__Kutipan__:
★ ★ ★ ★ ★ ★ ★

Desember 2011,
Liburan akhir tahun di dalam kota,
kenapa tidak? Ternyata ada kok beberapa loaksi wisata yang bisa dikunjungi dalam
sekali perjalanan, seperti yang saya lakukan bersama anak-anak.
Setelah sepakat untuk ke Kota Tua
karena putri saya yang kecil, Rissa sudah lama ingin berkunjung ke Museum Bank Mandiri, kamipun
sepakat untuk menggunakan kendaraan umum. Dari rumah di Cibubur kami mencoba
angkutan umum suttle bus jurusan Blok M dengan membayar Rp
10.000,-/orang. Jadwal suttle bus (ada beberapa jurusan) ternyata
tepat waktu (ada beberapa jadwal), pk 09.30 wib kami memulai petualangan. Berhenti
di halte Polda Metro Jaya, kami melalui jembatan penyebrangan yang langsung
berhubungan dengan loket busway. Perjalanan
diteruskan dengan menggunakan Busway Trans Jakarta tujuan Kota dengan tariff Rp
3.500,-/orang.

★ ★ ★ ★ ★ ★ ★

__Petunjuk Tugas__:
1. Salin tanpa perubahan satu bagian dari cerita liburan ke Kota Tua. Mulailah pada kata-kata yang memuat "Setelah sepakat untuk", lalu berhenti setelah "3.500,-/orang.".
2. Teruskan cerita liburan ke Kota Tua, dimulai sesudah kalimat terakhir yang tertulis.

__Cuplikan Data__:
★ ★ ★ ★ ★ ★ ★

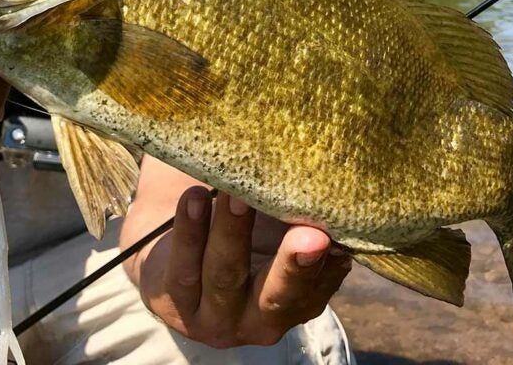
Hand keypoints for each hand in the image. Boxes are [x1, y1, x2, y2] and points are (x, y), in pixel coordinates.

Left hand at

★ ★ ★ ★ ★ ★ ★

__Jawaban yang Diharapkan__:
1.
Setelah sepakat untuk ke Kota Tua
karena putri saya yang kecil, Rissa sudah lama ingin berkunjung ke Museum Bank Mandiri, kamipun
sepakat untuk menggunakan kendaraan umum. Dari rumah di Cibubur kami mencoba
angkutan umum suttle bus jurusan Blok M dengan membayar Rp
10.000,-/orang. Jadwal suttle bus (ada beberapa jurusan) ternyata
tepat waktu (ada beberapa jadwal), pk 09.30 wib kami memulai petualangan. Berhenti
di halte Polda Metro Jaya, kami melalui jembatan penyebrangan yang langsung
berhubungan dengan loket busway. Perjalanan
diteruskan dengan menggunakan Busway Trans Jakarta tujuan Kota dengan tariff Rp
3.500,-/orang.

2.
Sesampai di pemberhentian akhir halte
Kota, kamipun mengikuti jalur penumpang lain melewati underpass. Melewati
underpass serasa berada di Singapura, bedanya di negara tetangga underpass nya lebih bersih.
Di ujung underpass, langsung kita bertemu Museum Bank Mandiri. Tanpa banyak
buang waktu, kamipun menjelajahi museum ini. Koleksi yang ditampilkan Museum
Bank Mandiri merupakan rekaman sejarah perkembangan dunia perbankan Indonesia.
Barang-barang yang dipamerkan antara lain mesin hitung kuno, komputer dan
printer yang berusia beberapa dekade, bahkan dipamerkan pula mesin ATM dari
berbagai masa. Puas menjelajahi ruangan di dalam museum Bank Mandiri, kami pun
bergegas menuju Museum Bank Indonesia yang letaknya bersebelahan.
Di antara museum-museum yang ada di
kawasan Kota Tua, Museum Bank Indonesia merupakan museum yang paling modern.
Ruangannya dilengkapi AC dengan barang-barang koleksi yang ditata apik seperti
karya seni instalasi. Untuk menambah kesan modern, ruang pamer dilengkapi pula
dengan monitor layar sentuh, video, proyektor serta perlengkapan audio.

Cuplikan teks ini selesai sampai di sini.